Several such projects exist. As part of Tierra Grata Ecotours in La Paz, a small town near the Venezuelan border, the former guerrilla offers bird watching, hiking and hearty campfire meals.After two days of hiking along dirt trails, Jhonni Giraldo, ex farce The infantry leads the tenacious tourists to the small village of Marquetalia. In 1964, the military bombed and wiped out an armed commune established here by refugees; survivors traveled to the mountains and farce Rebellion was born. Not much to see other than the rusted wreckage of a downed helicopter. Mr. Giraldo is considering rebuilding the house of Manuel Marulanda, a farce.

Staying with local farmers offers visitors a window into the persistent poverty that the 2016 agreement was supposed to address. There are no roads and doctors rarely visit, said Fredy Conde, who laboriously transports cheese on mules to sell at local markets. “In Colombia, the countryside is abandoned.” Live farce Resettlement camps set up to rehabilitate ex-combatants following the peace deal also offer a glimpse into the pressures of demobilization. Miravalle, painted with frescoes farce Leader and perched above a lush valley, it has a fish farm, an organic greenhouse and a small museum and rafting program. The rowing rebel has even raced in Australia.

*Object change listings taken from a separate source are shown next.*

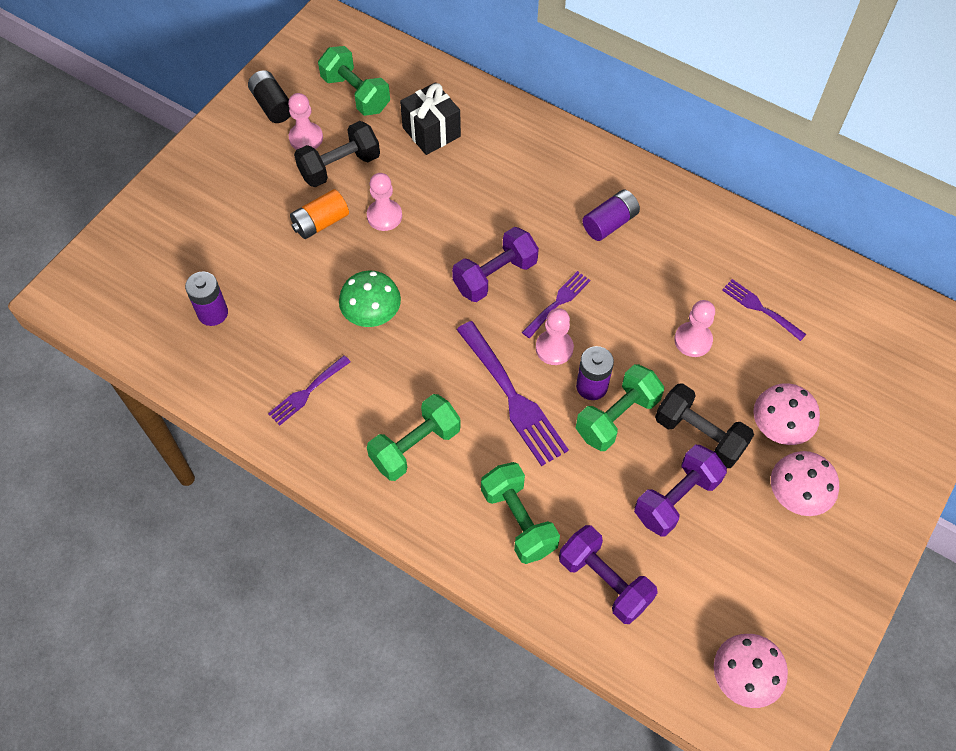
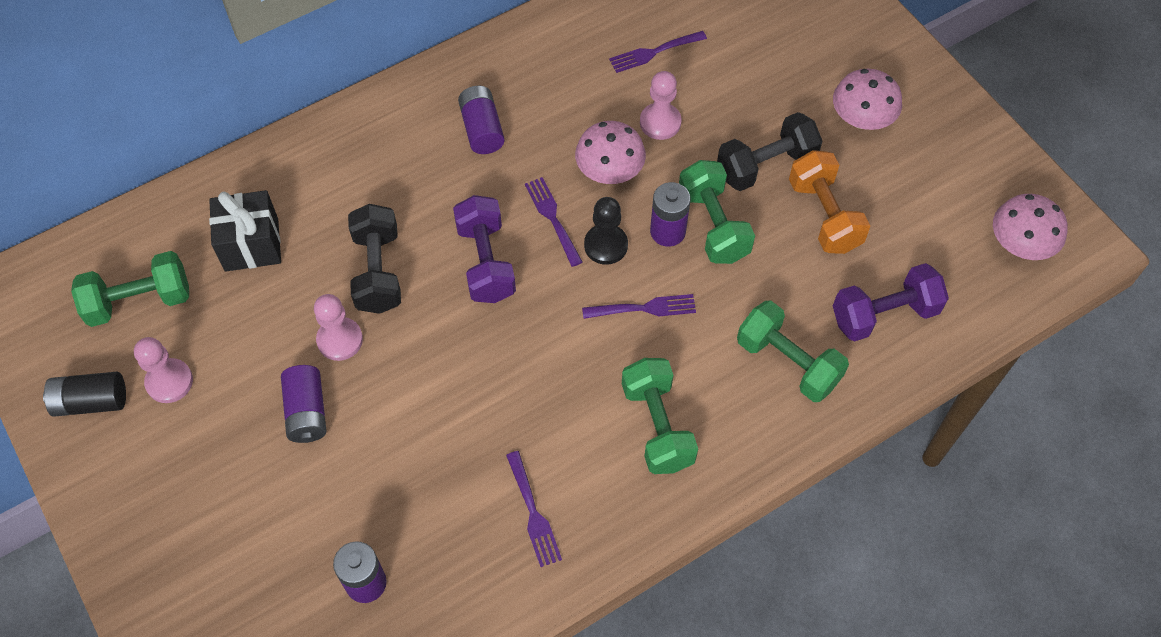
camera: 65 degrees left, 0 degrees up
(320, 223) = (307, 412): orange battery -> purple battery
(339, 166) = (237, 360): black dumbbell -> black dumbbell (378, 271)
(372, 313) = (465, 404): green mushroom -> none
(512, 397) = (644, 308): purple fork -> purple fork, size x0.56
(518, 520) = (788, 362): green dumbbell -> green dumbbell turned 45 degrees clockwise
(554, 348) = (606, 245): pink pawn -> black pawn
(676, 498) = (824, 215): purple dumbbell -> orange dumbbell
(779, 426) = (787, 98): pink mushroom -> pink mushroom (609, 171)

But some river guides have decided to work as bodyguards for their predecessors instead commandersaid Mr Noreña (approximately 300 demobilized farce fighters have been killed since 2016). Many still look up to their former commander, Hernán Darío Velásquez, better known as El Paisa, who abandoned Miravalle in 2018 with several The man returned to the jungle, leaving behind his girlfriend and young child. Sebastián Velásquez of the Colombian Federation countered reports that El Paisa, who was killed in Venezuela last December, was a drug trafficker who killed dozens of civilians. farce victim, a non-governmental organization.

Partly because this tension persists, these formerfarce The move is unlikely to be a bright spot on the international travel itinerary. So far, only 10 percent of Caguán Expeditions’ clients are foreigners, Mr. Noreña said. Whitewater rafting in San Gil, a seven-hour drive from the capital, is even more exhilarating, he admits. The Marquetalia Route will mostly appeal to history buffs and coffee fanatics (the area’s volcanic slopes are heaved by these things).

battle scars

But the moves have put some families on the right track. This is no small matter for a country where the scars of armed conflict are still fresh. The Colombian Truth Commission, established in 2016 as part of the peace deal, found in its final report on June 28 that more than 450,000 people were killed between 1985 and 2018 — double previous estimates.Paramilitaries, often linked to business elites and landowners, were responsible for nearly half of the killings; this farce and smaller rebel groups, a quarter. Some 7 million people fled their homes.

The newly elected leftist president, Gustavo Petro—himself a former guerrilla, with the rice-19 Group – has pledged to implement the committee’s recommendations, including reforming the armed forces and regulating the drug trade. Even one member of the squad who had brief contact with Mr Giraldo on the road to Marquetaria believes the state has so far failed to deliver on its promise of rural development. “Conflict doesn’t benefit anyone,” said the former rebel, as he trudged up the hill to get back to where it all started. The soldier agrees. “Not for civilians, not for government.”